Some of history’s greatest contributions have come from polymaths.

Aristotle practically invented half a dozen fields of study across philosophy. Galileo was as much a physicist as he was an engineer when he helped kick-start the scientific revolution. Da Vinci might have been even more famous as an inventor than an artist if his notebooks were ever published.

Even in the last 100 years, we have had people like John Von Neumann and Herbert Simon who have made breakthrough advances across fields as diverse as computer science, economics, and psychology.

That is, of course, not to detract from the specialists who have pushed our progress forward. In fact, until now, these specialists have far outnumbered the polymaths in both their historical ranks and their contributions.

After all, it takes a lot of time to master the depths of a specific field so that you can eventually add something that pushes it ahead. From this point of view, it makes sense that polymaths have been as scarce as they have been.

Still, it’s clear that whenever we have had giants like Aristotle, Galileo, and da Vinci, the contributions they made even in specialized fields may not have been made in the same way if they hadn’t attacked a problem with a diverse inventory of mental knowledge and understanding.

Polymaths see the world differently.
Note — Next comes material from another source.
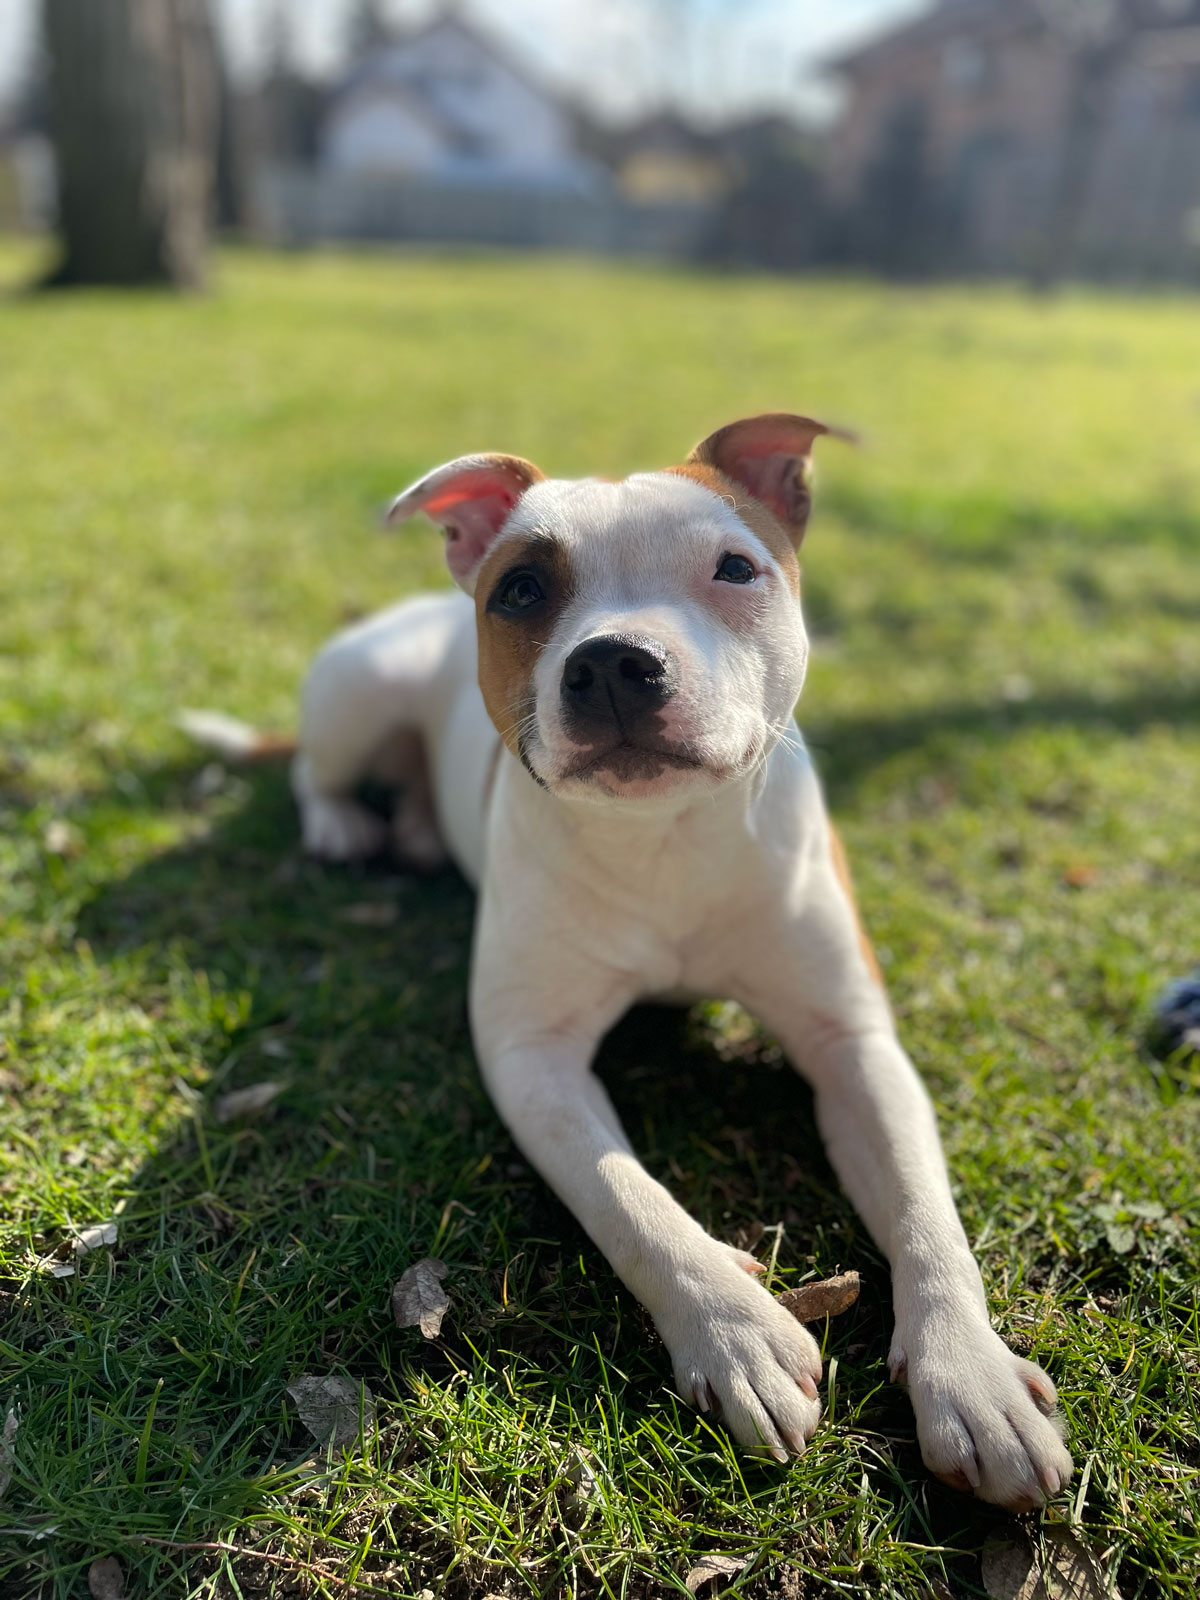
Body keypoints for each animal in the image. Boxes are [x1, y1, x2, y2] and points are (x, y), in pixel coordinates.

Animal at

They make connections that are otherwise ignored, and they have the advantage of a unique perspective.

In a world increasingly dominated by machines, I have a feeling that this approach is going to become increasingly valuable.

The redundancy of reality

One of the reasons Aristotle created so many sub-fields of philosophy and early forms of science is because these fields were so young back then.

They were branches of the same underlying tree trunk, and Aristotle had a deep enough understanding of what was contained in that trunk to then divide it into different parts and make his early contributions.
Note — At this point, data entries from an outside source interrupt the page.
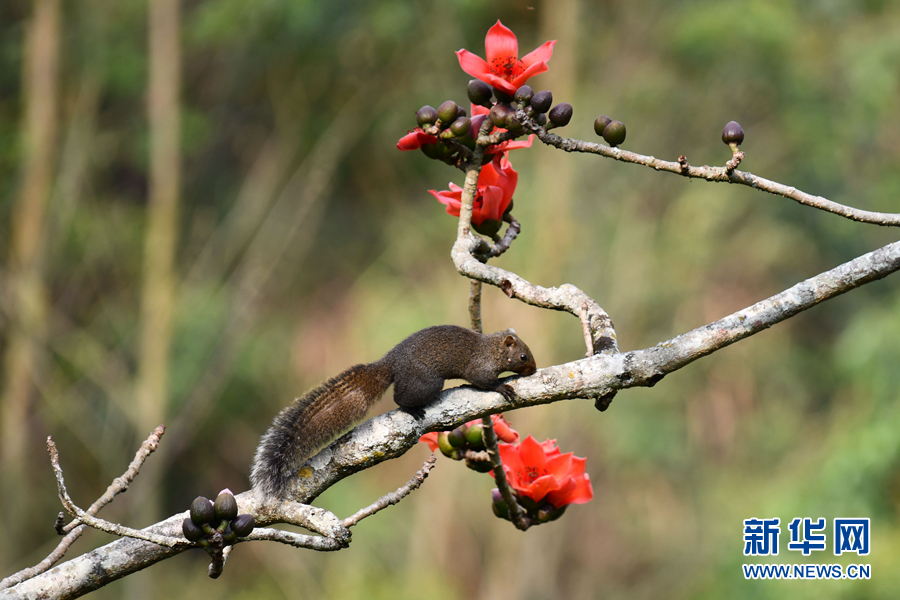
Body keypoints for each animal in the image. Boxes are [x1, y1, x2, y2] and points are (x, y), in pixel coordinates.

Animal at [250, 326, 536, 500]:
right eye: (523, 356)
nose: (533, 370)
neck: (492, 350)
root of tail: (390, 363)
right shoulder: (480, 367)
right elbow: (484, 381)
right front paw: (503, 387)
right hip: (427, 382)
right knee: (400, 398)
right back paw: (412, 408)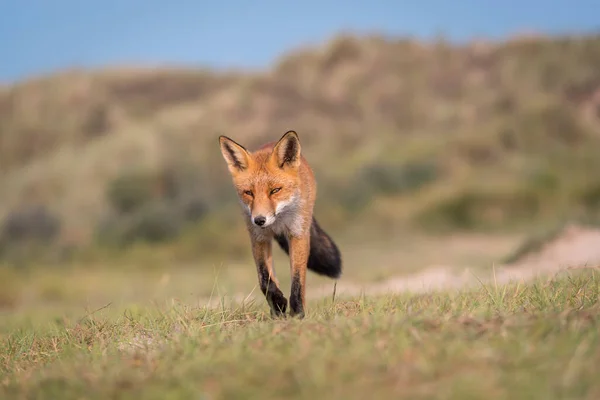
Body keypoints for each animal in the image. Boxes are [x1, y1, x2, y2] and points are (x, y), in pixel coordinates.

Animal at [219, 131, 342, 318]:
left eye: (275, 190)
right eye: (249, 193)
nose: (259, 220)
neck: (278, 222)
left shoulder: (298, 235)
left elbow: (297, 281)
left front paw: (297, 313)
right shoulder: (258, 238)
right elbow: (264, 279)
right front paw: (278, 303)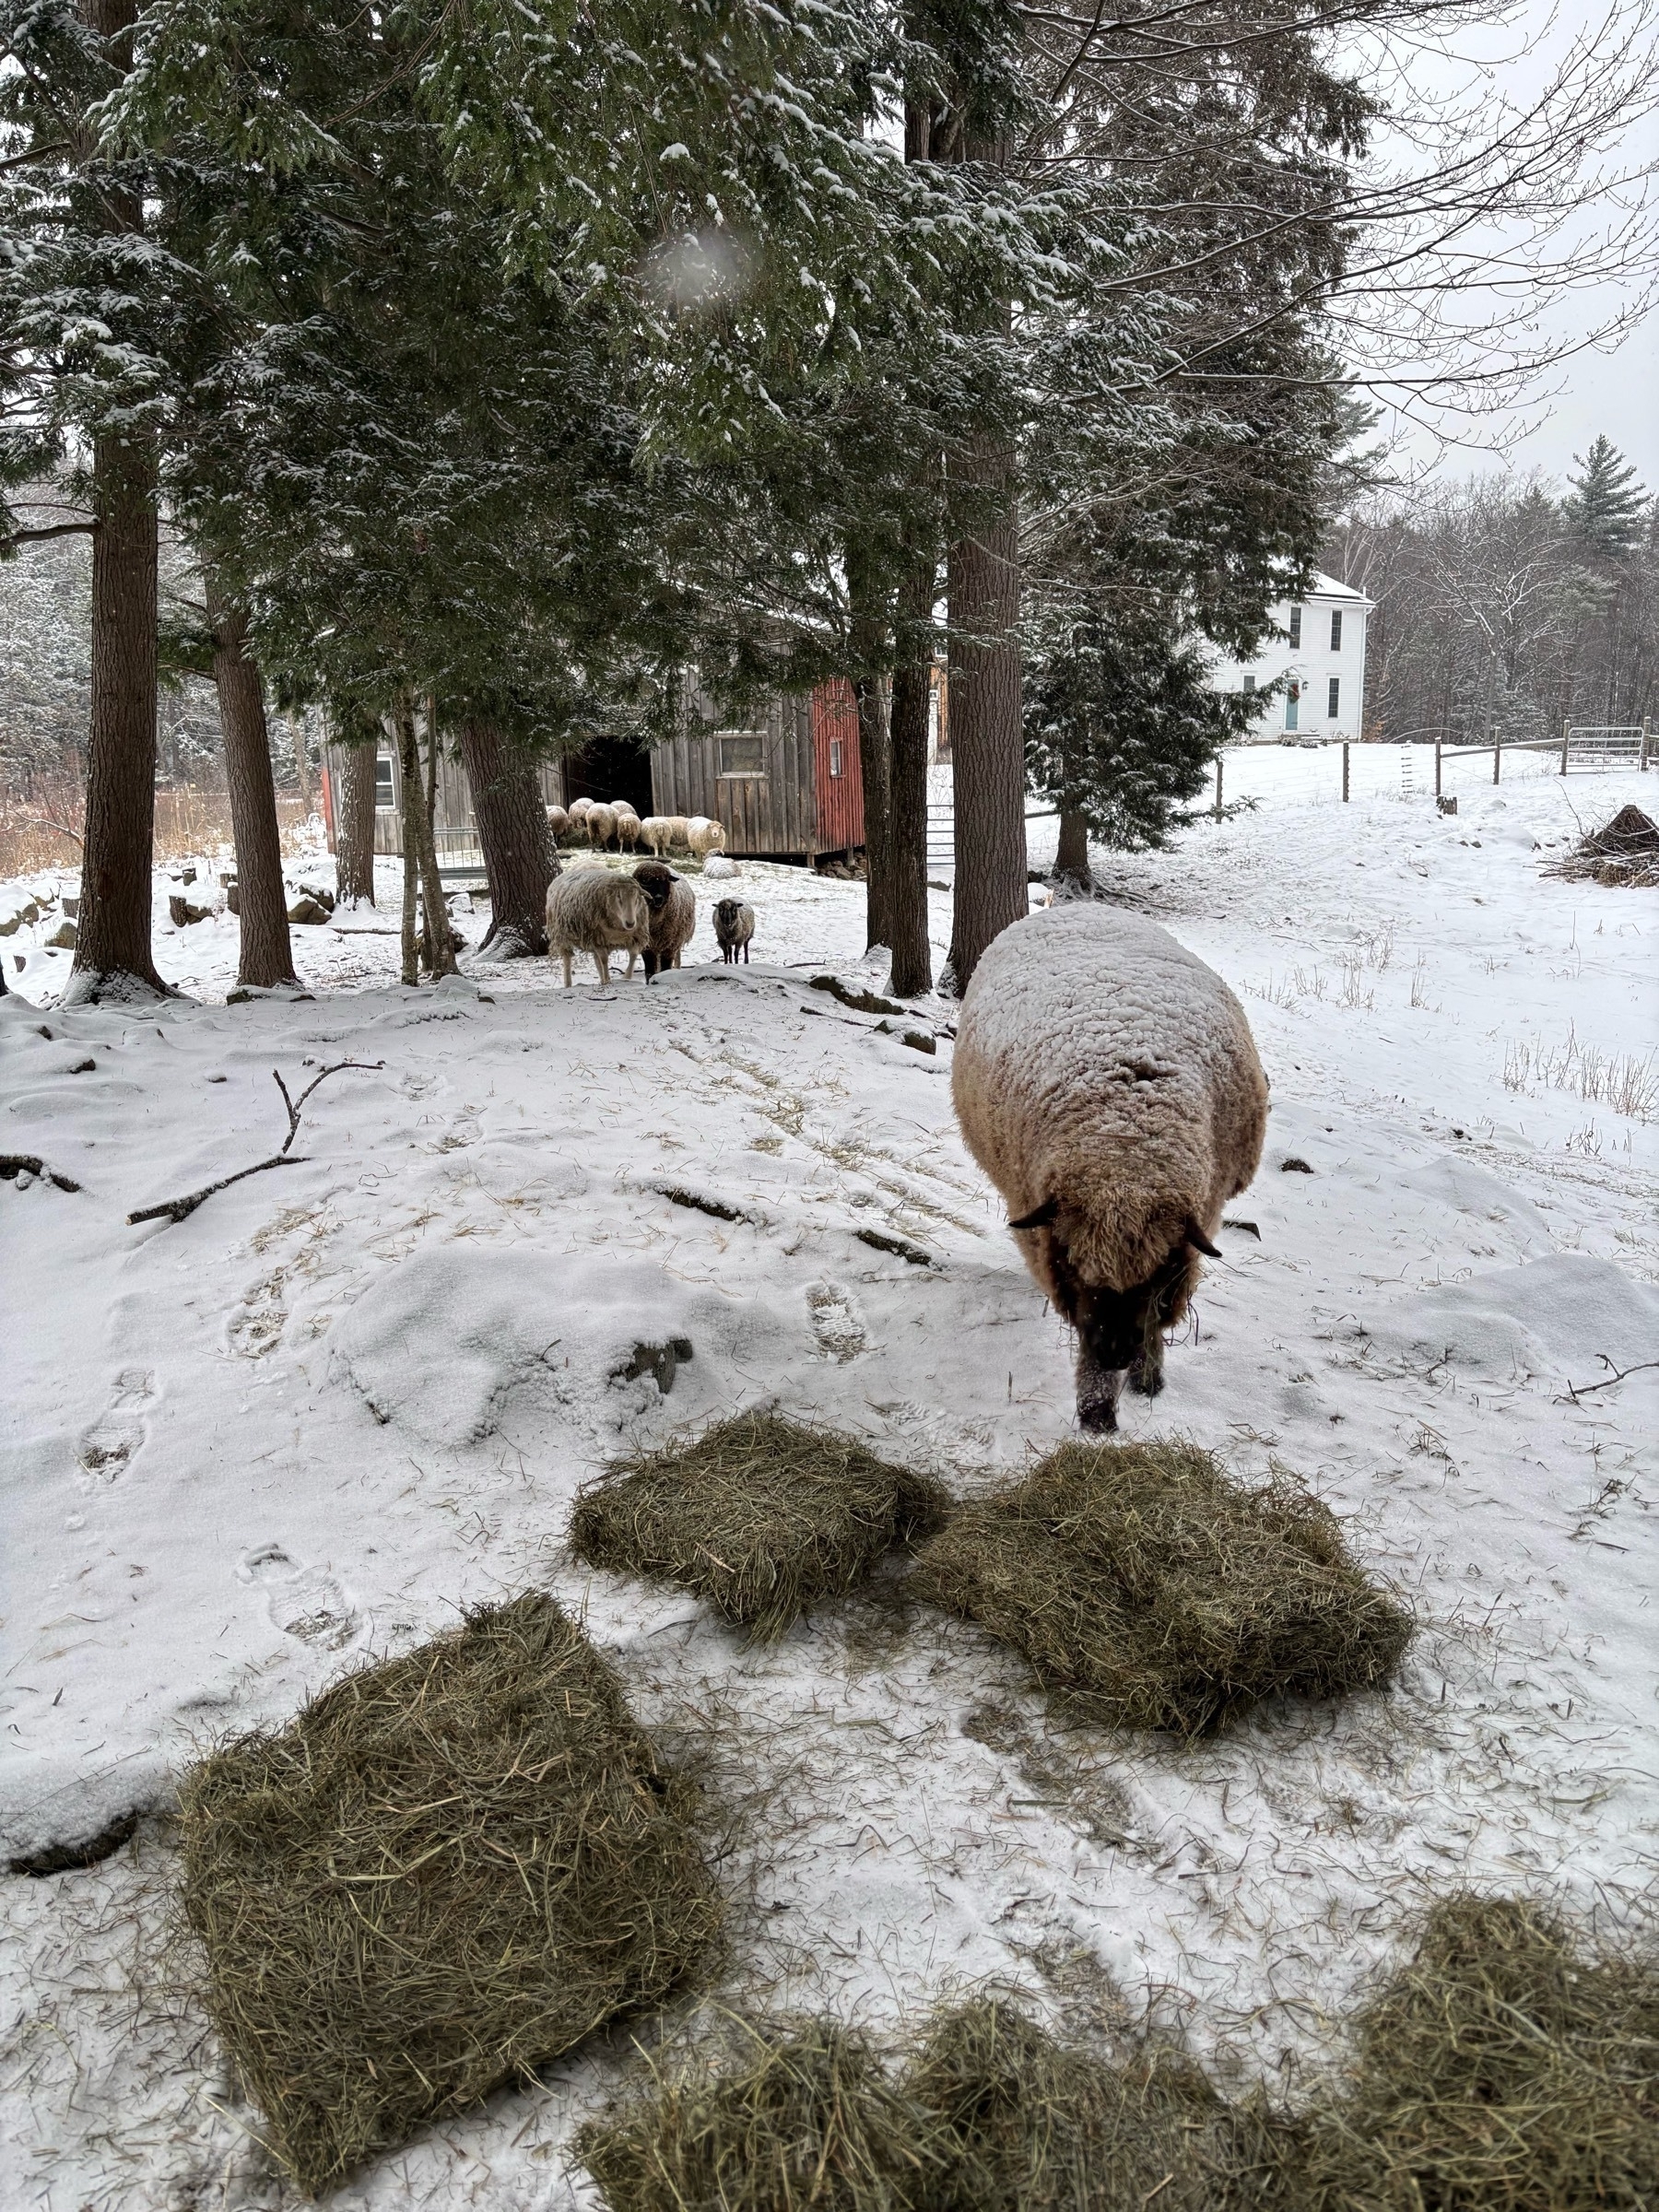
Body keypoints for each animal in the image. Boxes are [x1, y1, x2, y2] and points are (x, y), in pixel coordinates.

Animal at [628, 858, 694, 982]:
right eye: (645, 882)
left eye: (664, 880)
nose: (659, 898)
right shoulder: (647, 946)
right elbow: (649, 971)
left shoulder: (669, 945)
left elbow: (666, 968)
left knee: (677, 956)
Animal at [955, 898, 1265, 1433]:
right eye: (1079, 1269)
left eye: (1154, 1276)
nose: (1117, 1355)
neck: (1125, 1141)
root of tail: (1073, 903)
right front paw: (1097, 1411)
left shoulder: (1194, 1228)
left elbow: (1158, 1319)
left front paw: (1147, 1378)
Even so, however, the questions he asked and the answers he provided are still up for debate, and he is still a highly influential figure in philosophy. He didn’t just collect all of the low-hanging fruit, but he went the full length in developing the path that lay ahead.

The lesson here extends beyond philosophy. Reality is categorized in our mind by words. That’s how specialization is born. We move from a general observation through our senses and then we divide this observation into specializations like philosophy, psychology, economics, and art.

The tree trunk is reality, and the branches are the different disciplines, which then become their own trunks of knowledge with branches.

What polymaths realize by studying the different branches is that many of them have the same foundation, and if this foundation is deeply understood then all they need to do is apply that ingrained knowledge to a different context rather than do the work of surface-level specialization.

For example, as a writer, if I want my work read, I need to know marketing.

I’ve been fortunate and done relatively well for myself in the time I’ve been active, and yet I don’t read marketing books, and nor do I spend all that much time trying to formally learn about it. Why is that?

Well, because I’ve always had a deep fascination with psychology, and to me, marketing is just psychology dressed up in a particular context. Psychology is the trunk, and it’s a trunk I’ve thought about a lot, and as a result, I can already see the patterns that most people think of as marketing tactics.

Reality is redundant, and when you learn widely, that becomes clearer and clearer. The more you explore, the more you can exploit these redundancies.

A higher rate of learning

The big difference between the approaches of a polymath and a specialist is that the specialist picks a spot and then goes deep, whereas the polymath is on a lane that continuously gets wider.

These are obviously not mutually exclusive, and the ideal combination to me is one that relies on a strong understanding of the fundamentals of many disciplines with a specific domain or two in which you specialize.

That said, if we take just a specialist and a polymath separately, beyond just the benefit of the creative connections that are available from having studied broadly, the polymath also has a learning advantage.

Learning itself is a skill, and when you exercise that skill across domains, you get specialized as a learner in a way that someone who goes deep doesn’t.

You learn how to learn by continuously challenging yourself to grasp concepts of a broad variety. This ironically then allows you to specialize in something else faster if you so choose. This is an incredibly valuable advantage.

It explains how some of history’s polymaths were able to contribute in such a specialized way even though they were primarily focused on going broad.

Now, in a world where narrow Artificial Intelligence systems are going to displace most routine, specialized work, it isn’t too much of stretch to assume that this skill of learning to learn across disciplines may just be the difference between those who reinvent themselves and those who don’t.

In fact, chances are that our current distinctions between disciplines will start to fade away and new ones will arise. Many of them will likely reside between areas that aren’t currently covered by specialization.

Traditionally, the idea of having a single career over the course of a life wasn’t unreasonable. The future, however, looks different. People will likely have multiple careers that differ significantly. Even if they don’t, we will see more and more project-based work, which will require similar skills.

In such a world, the learning ability of a polymath may just be the difference.

The takeaway

At any point in history, most of our knowledge is contained outside of individual minds. It’s contained in the cultures that spring up around us.

A big part of today’s culture is the internet. It’s not only democratized knowledge, but it’s made it so accessible that those who are curious enough can’t help but embrace the approach of a polymath. As such, we’re going to see more and more people playing at the intersection of different disciplines.

While specialization will still have its place, the boundaries between the many aspects of reality are going to continue to be blurred, and those who can comfortably embrace such blurring will thrive.

Although this may appear to many as unfamiliar, the truth is that it’s actually a far more accurate representation of what is going on. We’ve just been conditioned to think otherwise.

As Leonardo da Vinci would remind himself,

“Study the science of art. Study the art of science. Develop your senses—especially learn how to see. Realize that everything connects to everything else.”

What makes the world interesting is the interaction between objects and not the objects in and of themselves. If we’re always restricting these interactions by creating boundaries, we’re also taking away from our comprehension.

Nothing exists independently of its surroundings and that fact doesn’t change just because we decide to be blind to it with narrowed disciplines.

In an evolving world, those who can see that will have the edge.